* _DOCUMENT TEXT_
%%

This is going to be, as you all know, a very brief trip, but it's
also a very important one. It is part of a broader effort that we
have been making since the beginning of this year in particular to
develop the whole European security system, and if one goes back to
January with the NATO summit, with the launching of the Partnership
for Peace and the decision in principle by the Allies regarding the
expansion of the Alliance, the events in Budapest will be a kind of a
culmination in our efforts to build an inclusive European security
system that we hope can provide for greater stability and prevent
future crises of the kind that we're seeing in former Yugoslavia.
The President's attendance at the Budapest Summit will
come on the heels of the decision today in Brussels by the NATO
foreign ministers on the expansion of the Alliance where the allies
agreed to initiate a process of deliberations within the Alliance on
the issues relating to expansion, and they laid out some important
principles that will be guiding that process, making clear that NATO
will expand, but this is going to be part of a larger European
security structure that involves many different institutions -- the
European Union and in particular the CSCE.
So CSCE has been around, of course, since the Helsinki
Accords in 1975, but no one would say it's a household word. But we
see it as an increasingly important mechanism for dealing with
conflict and the worst effects of nationalism in post-Cold War
Europe, and we want to see the CSCE strengthened to be even more
effective in preventing conflicts, in providing mediation efforts
before conflicts get out of control, and in overseeing peacekeeping
efforts in Europe when preventive measures fail.
And in this regard, we want to see the CSCE evolve
increasingly into becoming kind of the first line of defense for
European security problems, consistent with the notion in the U.N.
Charter that regional organizations should take the lead in
addressing problems in their region.
The President will give an important address on arrival
which will address our overall approach to European security, the
tasks that we see for the CSCE as it is further strengthened, how
this relates to the continued importance of NATO as the primary
instrument for U.S. engagement in Europe, how it relates to the
process of NATO expansion, and how we want to see the CSCE become
more capable of preventing future Bosnias.
Among the specific results of the summit that we're
looking toward are, first of all, agreement on principles to guide
peacekeeping operations in Europe, and this is an important element
of building a better relationship with Russia in the post-Soviet era.
We're hoping that the summit will establish certain rules of the road
for the conduct of peacekeeping operations so that these are
consistent with international standards and under the political
oversight of the CSCE, rather than carry it out unilaterally.
We also expect that the summit will strengthen the
CSCE's efforts in protecting national minorities, where it has
already done some good work in the Baltic States and in Moldova in
defusing tensions before they become a serious crisis.
The CSCE will agree on the new framework for arms
control measures and confidence-building measures in Europe, focusing
on regional measures, given that we already have the CFE Treaty and
other continent-wide regimes. We hope to establish a role for the
CSCE in the former Yugoslavia, not so much in dealing with the
immediate crisis which is in the hands of the Contact Group, but over
time to provide for a regime after a settlement has been reached for
reducing armaments in the region and for promoting reconciliation and
reconstruction in the region. We also hope to enhance the CSCE's
role in the economic area as part of our larger efforts at promoting
reform and economic integration.

%%

* _GIVEN RECORDS_
%%

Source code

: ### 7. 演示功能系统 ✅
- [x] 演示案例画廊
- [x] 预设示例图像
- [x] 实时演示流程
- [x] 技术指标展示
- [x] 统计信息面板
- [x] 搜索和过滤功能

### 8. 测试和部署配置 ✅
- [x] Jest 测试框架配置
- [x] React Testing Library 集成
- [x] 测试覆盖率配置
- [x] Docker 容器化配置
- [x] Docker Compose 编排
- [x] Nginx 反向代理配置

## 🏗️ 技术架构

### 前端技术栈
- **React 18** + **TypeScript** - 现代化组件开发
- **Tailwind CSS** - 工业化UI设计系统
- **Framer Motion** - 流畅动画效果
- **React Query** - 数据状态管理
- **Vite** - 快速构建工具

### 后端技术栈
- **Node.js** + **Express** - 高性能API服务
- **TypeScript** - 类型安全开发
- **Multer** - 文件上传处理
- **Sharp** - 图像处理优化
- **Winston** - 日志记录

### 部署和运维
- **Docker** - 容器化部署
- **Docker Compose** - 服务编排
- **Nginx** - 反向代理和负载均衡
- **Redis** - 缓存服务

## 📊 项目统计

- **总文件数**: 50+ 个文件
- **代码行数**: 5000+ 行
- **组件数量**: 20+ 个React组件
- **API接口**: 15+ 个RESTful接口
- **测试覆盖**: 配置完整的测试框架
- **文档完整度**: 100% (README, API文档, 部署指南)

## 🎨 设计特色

%%

* _TRY IT_
Answer these questions from the Budapest Summit text.
(a) Since what event has the CSCE been around?
(b) In which places has the CSCE already done good work protecting national minorities?
(c) Which body handles the immediate crisis in the former Yugoslavia?
Rely only on the Budapest Summit text.

* _RESULT OF THE EXERCISE_
(a) The Helsinki Accords in 1975.
(b) The Baltic States and Moldova.
(c) The Contact Group.